What you have to do = Change every "city" to "locality" in the stretch of data from the line containing "country: ZM" through the line containing "latitude: 41.8471", and write out only those lines, without the pictures.

[Stored data]
┄┄┄┄┄┄┄┄┄┄┄┄┄┄┄┄┄┄┄┄
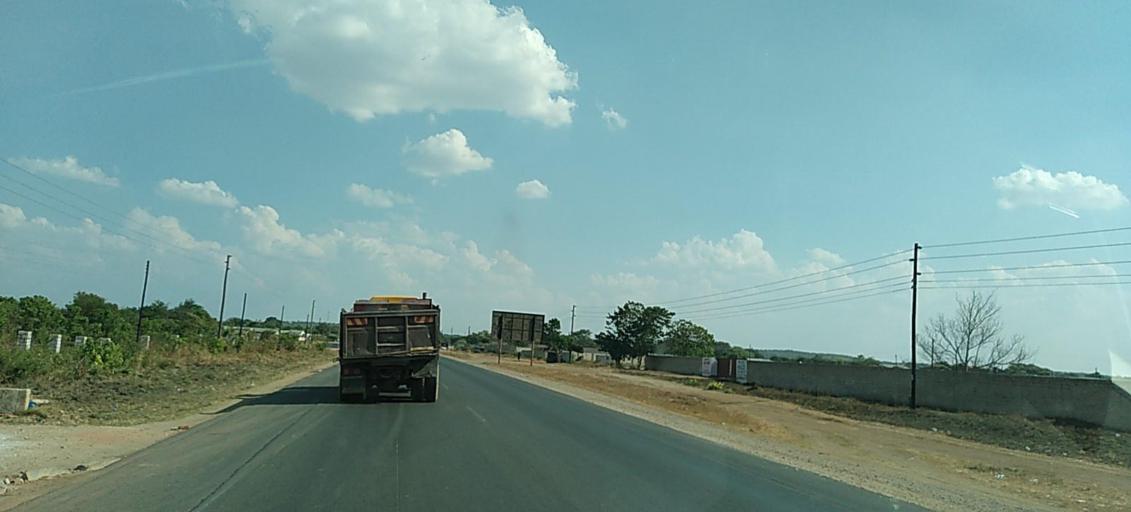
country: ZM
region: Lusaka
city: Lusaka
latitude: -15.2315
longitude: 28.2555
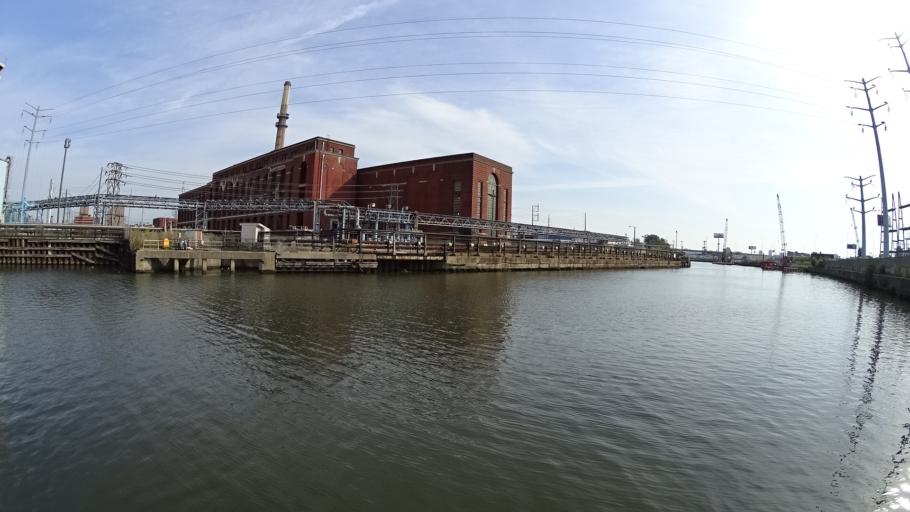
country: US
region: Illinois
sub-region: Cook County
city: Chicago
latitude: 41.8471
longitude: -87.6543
┄┄┄┄┄┄┄┄┄┄┄┄┄┄┄┄┄┄┄┄
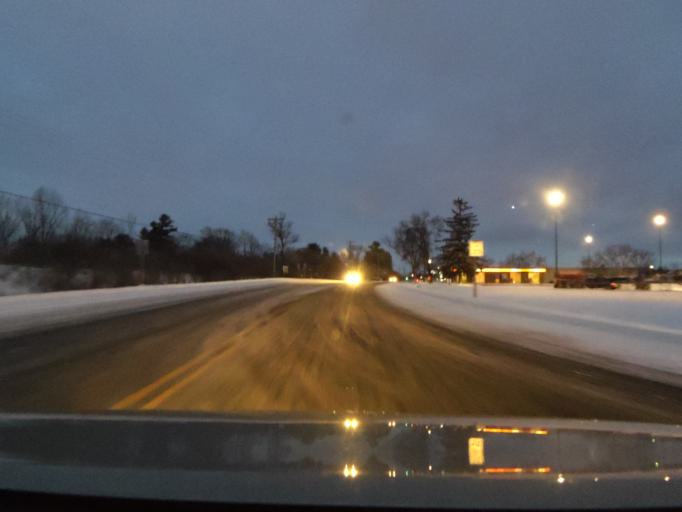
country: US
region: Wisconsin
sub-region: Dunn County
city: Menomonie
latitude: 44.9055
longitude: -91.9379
┄┄┄┄┄┄┄┄┄┄┄┄┄┄┄┄┄┄┄┄
Written reply =
country: ZM
region: Lusaka
locality: Lusaka
latitude: -15.2315
longitude: 28.2555
country: US
region: Illinois
sub-region: Cook County
locality: Chicago
latitude: 41.8471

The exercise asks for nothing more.